Socioeconomic factors are deeply interconnected with health. These aspects of a person’s life cannot be separated; likewise, systems of care cannot provide effective services by addressing isolated needs. Colorado is working hard to integrate systems of care, but the
COVID-19 pandemic underscored deep fault lines and exposed the maze of competing systems meant to help Coloradans but can also cause confusion and missed opportunities. Whole-person care will require stronger multisector relationships, smarter information technology, and more meaningful measurement strategies.
Systems integration can be highly technical work, but at its heart it is a human endeavor that will succeed or fail based on the relationships and trust among its participants. CHI serves as a trusted convener to uncover bold ideas, clarify new solutions, and build consensus between partners on the long road ahead.
In 2023
CHI will advance regional, statewide, and national efforts to integrate systems of care.
We are bringing our skills in convening, shared governance, and community engagement to strengthen multisector partnerships in Colorado and beyond.

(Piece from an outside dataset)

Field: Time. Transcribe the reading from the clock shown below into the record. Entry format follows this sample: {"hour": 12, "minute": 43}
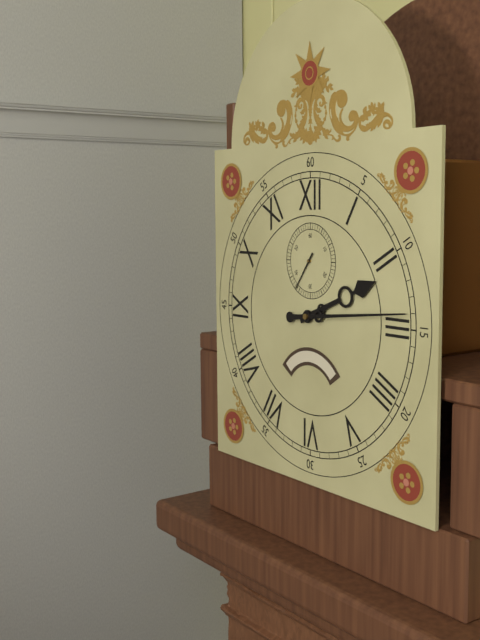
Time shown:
{"hour": 2, "minute": 14}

This includes regional initiatives like the Metro Denver Partnership for Health, a partnership between public health, health systems, Regional Accountable Entities, human services, and regional health alliances to improve population health regionally with collective action. It includes statewide programs like the Early Childhood Leadership Commission, Colorado’s federally authorized advisory council for early childhood. And it includes national movements like the National Community Information Exchange National Advisory Board, which aims to align community information exchange stakeholders on common goals.
CHI plays many roles within these partnerships, but two things remain constant: our commitment to community and our dedication to integrating systems of care to improve health for all.
Our Work So Far
CHI has convened and facilitated conversations with hundreds of stakeholders across Colorado to build consensus on the path forward. In 2022, we hosted an intensive workgroup process to develop and deliver policy recommendations to implement a cohesive statewide care coordination infrastructure to Colorado’s Behavioral Health Administration. We worked closely with partners in the metro Denver area to develop plans to implement an interoperable social health information exchange in the region. We have explored the details of topics as specific as health information governance with the Office of eHealth Innovation and its stakeholders. And we strive to make these topics accessible for every Coloradan through intentional community engagement efforts like the Metro Denver Partnership for Health Social-Health Information Exchange Community Board, which launched this year to empower community members and community-based advocates to guide and drive systems change efforts.